The Iowa Gambling Task (IGT)

  • Iowa Gambling Task (Bechara et al., 1994)
  • 4 options (2 good and 2 bad)
  • Fixed number of trials, rewards/punishments on every trial
  • Yechiam et al. (2005) behavior is explained by three processes (using the expectancy valence model, Busemeyer & Stout, 2002): Attention to losses/gains, learning, and choice consistency.
  • Findings: Healthy individuals do well, brain damaged individuals have deficits in specific processes.

"Sampling Paradigm"

  • Sampling paradigm of decisions from experience (Hertwig et al, 2004)
  • 2 options.
  • Unlimited number of 'free' samples from options without cost or reward.
  • When the player is ready, he/she can exploit one option for real rewards.
  • Findings: People do not search very long (around 10 samples per option)

Observe or bet Task

  • Observe or bet Task (Navarro & Newell, 2014)
  • 2 binary options.
  • On each trial, one option gives a reward and the other gives a loss.
  • Over a fixed number of trials, the participant can either “observe” an option and see an outcome, or 'bet' on an option and receive the outcome, but without seeing the outcome.
  • Finding: In a changing environment, people are more likely to switch between observing and betting (consistent with Bayesian optimal model)

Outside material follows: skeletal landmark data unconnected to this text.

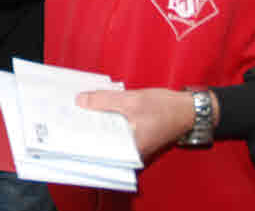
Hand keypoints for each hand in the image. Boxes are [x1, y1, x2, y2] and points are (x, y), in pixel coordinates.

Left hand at [75, 87, 211, 160]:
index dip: (81, 134)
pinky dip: (105, 120)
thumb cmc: (166, 108)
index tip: (64, 123)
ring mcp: (132, 147)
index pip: (98, 146)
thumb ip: (105, 101)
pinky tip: (95, 108)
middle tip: (67, 112)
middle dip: (86, 126)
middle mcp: (130, 154)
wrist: (189, 110)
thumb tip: (81, 101)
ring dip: (95, 122)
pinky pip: (114, 130)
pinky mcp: (133, 138)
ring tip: (77, 108)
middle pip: (100, 141)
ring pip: (107, 135)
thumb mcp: (132, 100)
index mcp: (130, 150)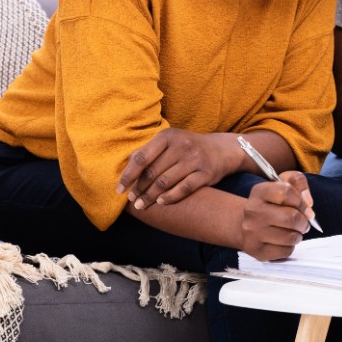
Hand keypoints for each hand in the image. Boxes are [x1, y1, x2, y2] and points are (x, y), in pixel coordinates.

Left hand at [117, 128, 239, 208]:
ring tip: (142, 205)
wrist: (222, 150)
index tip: (119, 189)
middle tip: (132, 199)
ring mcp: (194, 159)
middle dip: (139, 189)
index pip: (142, 157)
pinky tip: (161, 203)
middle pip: (152, 172)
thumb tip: (126, 163)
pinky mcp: (205, 173)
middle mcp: (181, 145)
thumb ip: (150, 150)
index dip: (129, 175)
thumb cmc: (188, 147)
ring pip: (165, 182)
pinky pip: (183, 189)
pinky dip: (170, 197)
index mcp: (168, 136)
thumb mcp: (170, 142)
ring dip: (150, 196)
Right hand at [241, 171, 316, 260]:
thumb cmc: (272, 203)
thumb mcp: (283, 183)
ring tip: (294, 231)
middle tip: (303, 223)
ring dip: (298, 235)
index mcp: (259, 192)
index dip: (301, 201)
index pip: (286, 192)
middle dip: (304, 221)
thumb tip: (308, 202)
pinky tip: (285, 241)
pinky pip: (285, 251)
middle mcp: (252, 211)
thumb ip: (298, 182)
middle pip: (291, 217)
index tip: (306, 207)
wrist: (248, 224)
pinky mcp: (256, 250)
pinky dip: (291, 247)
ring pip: (290, 237)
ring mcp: (252, 232)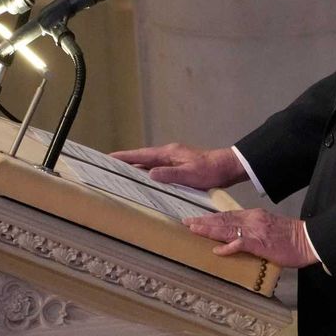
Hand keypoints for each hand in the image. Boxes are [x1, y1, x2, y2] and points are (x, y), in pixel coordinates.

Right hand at [109, 143, 246, 189]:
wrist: (228, 167)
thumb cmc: (211, 170)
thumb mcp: (190, 174)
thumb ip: (169, 174)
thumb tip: (149, 174)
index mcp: (169, 153)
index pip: (141, 154)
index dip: (124, 157)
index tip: (108, 157)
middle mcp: (169, 154)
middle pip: (142, 158)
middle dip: (126, 163)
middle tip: (109, 168)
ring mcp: (174, 160)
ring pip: (150, 164)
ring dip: (136, 169)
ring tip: (121, 176)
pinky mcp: (179, 167)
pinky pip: (158, 170)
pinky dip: (148, 174)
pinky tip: (145, 182)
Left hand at [185, 209, 318, 268]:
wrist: (308, 240)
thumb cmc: (290, 238)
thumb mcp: (268, 229)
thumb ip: (252, 232)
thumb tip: (236, 239)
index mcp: (254, 216)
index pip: (228, 215)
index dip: (210, 218)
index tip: (196, 219)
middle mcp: (252, 219)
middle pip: (223, 219)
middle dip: (204, 222)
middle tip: (186, 222)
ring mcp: (256, 231)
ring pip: (228, 228)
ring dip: (209, 230)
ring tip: (194, 230)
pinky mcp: (261, 243)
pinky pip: (241, 244)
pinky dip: (228, 247)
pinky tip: (217, 250)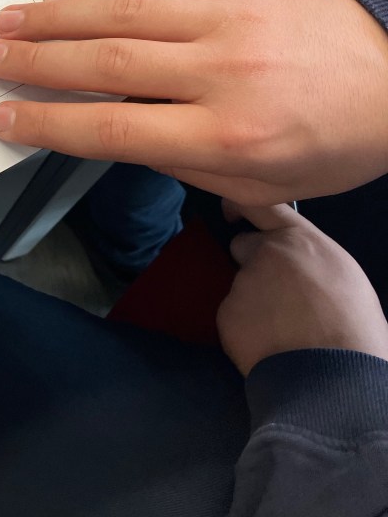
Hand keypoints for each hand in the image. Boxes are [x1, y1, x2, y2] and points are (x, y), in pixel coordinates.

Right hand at [0, 0, 387, 203]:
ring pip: (122, 13)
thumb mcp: (261, 184)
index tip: (3, 118)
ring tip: (9, 20)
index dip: (49, 124)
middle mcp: (221, 72)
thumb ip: (182, 160)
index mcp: (228, 136)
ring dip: (57, 16)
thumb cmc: (334, 142)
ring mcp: (227, 19)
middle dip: (36, 61)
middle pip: (106, 63)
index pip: (114, 130)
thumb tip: (115, 130)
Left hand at [216, 200, 387, 375]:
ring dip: (253, 304)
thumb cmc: (355, 329)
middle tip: (275, 295)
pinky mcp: (227, 314)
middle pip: (242, 247)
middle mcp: (266, 253)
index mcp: (300, 240)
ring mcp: (243, 283)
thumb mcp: (344, 277)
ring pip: (241, 288)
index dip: (241, 205)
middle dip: (251, 263)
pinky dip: (245, 332)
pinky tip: (268, 348)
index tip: (231, 212)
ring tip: (281, 332)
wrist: (335, 378)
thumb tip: (301, 267)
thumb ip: (312, 260)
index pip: (261, 206)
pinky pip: (233, 319)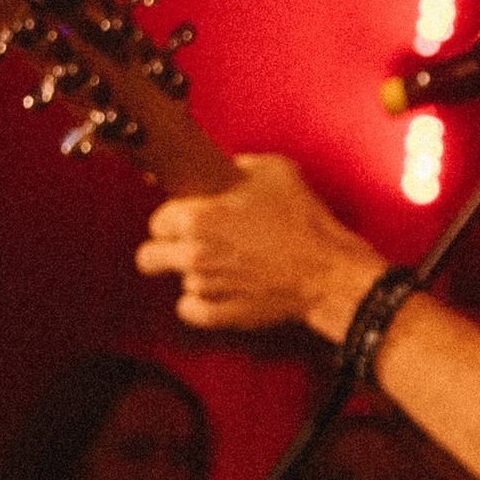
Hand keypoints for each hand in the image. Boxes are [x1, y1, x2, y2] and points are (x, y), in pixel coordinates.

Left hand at [138, 155, 383, 341]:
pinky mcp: (223, 314)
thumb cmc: (304, 220)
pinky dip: (199, 305)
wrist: (330, 270)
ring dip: (195, 276)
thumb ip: (240, 165)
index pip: (157, 221)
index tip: (187, 219)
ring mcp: (207, 286)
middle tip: (187, 247)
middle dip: (165, 251)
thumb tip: (226, 168)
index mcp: (198, 217)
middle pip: (149, 258)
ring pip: (179, 282)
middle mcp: (194, 253)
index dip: (172, 218)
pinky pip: (191, 312)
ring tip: (226, 267)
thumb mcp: (276, 172)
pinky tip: (216, 293)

* There is an experimental gap

  • The IGT assumes that people are always being rewarded or punished on every trial, with no possibility for 'free' and inconsequential search. Exploration is not qualitatively different from exploitation.
  • The Sampling paradigm assumes that people conduct all search prior to a single trial of exploitation.
  • The observe or bet task assumes that one cannot learn during exploitation trials, this seems a bit silly. Also no rare events

Why do we need *another* experimental task?

  • Many important real world decisions allow people to alternate between explicit exploration and explicit exploitation while always learning something about options.
    • Observing vs. investing in stocks
    • Hearing about vacations from friends without actually going on one yourself.
  • Many important real world tasks allow people the opportunity to 'wait' until the 'iron is hot' then strike on an option at it's peak moment
    • Stocks
    • Turning onto a street (?)
  • None of the current paradigms allow us to study how people manage these tasks.

The Konstanz Game

Introducing The Konstanz Game (KG)!

  • A combination of the IGT, the sampling paradigm, and observe/bet task
  • 4 (or more options), each with an unknown underlying distribution.
  • On each trial, a participant can select an option and either observe or bet (reap) on the outcome.
    • Observing is like hearing from a friend how a trip/restaurant/concert was without actually going.
  • After all (e.g.; N = 100) trials are over, the player is paid the sum of the outcomes of his/her bet trials.

Research questions

  • Do people begin with an extended phase of observation and then permenently swich to exploitation? Or do they constantly switch back and forth between observation and exploitation?

    • Does this happen both within and between options?
  • In changing environments, are people more likely to alternate between observation and exploitation?

  • Do people perceive patterns when they do and when they do not exist?

    • e.g.; Gambler's fallacy
  • If people compete with others in the task, do they change their degree of exploration / exploitation?

  • If new options appear during search, how long do people explore them before (potentially) reverting back to expoiting known options?

Young Scholar Fund (YSF) grant proposal

  • 9,500EU over 2 years

    • 6,000EU to pay participants over four studies
    • 3,500EU for conference travel
  • Four studies proposed over two years

    • Study 1: Simple version of game using established gamble sets from IGT and Sampling Paradigm.
      • What is the overall level of observation and exploitation? How much variability is there between participants?
    • Study 2: The effects of gamble risk on exploration.
      • If gambles have extreme rare events, do people increase their level of observation?
    • Study 3: Non-stationary gambles.
      • If gambles are known to change over time, are people more likely to observe previously discarded options?
    • Study 4: Autocorrelations (patterns) in gambles.
      • If there are detectable patterns in options, will people pick up on them? Or will people be more likely to develop false alarms?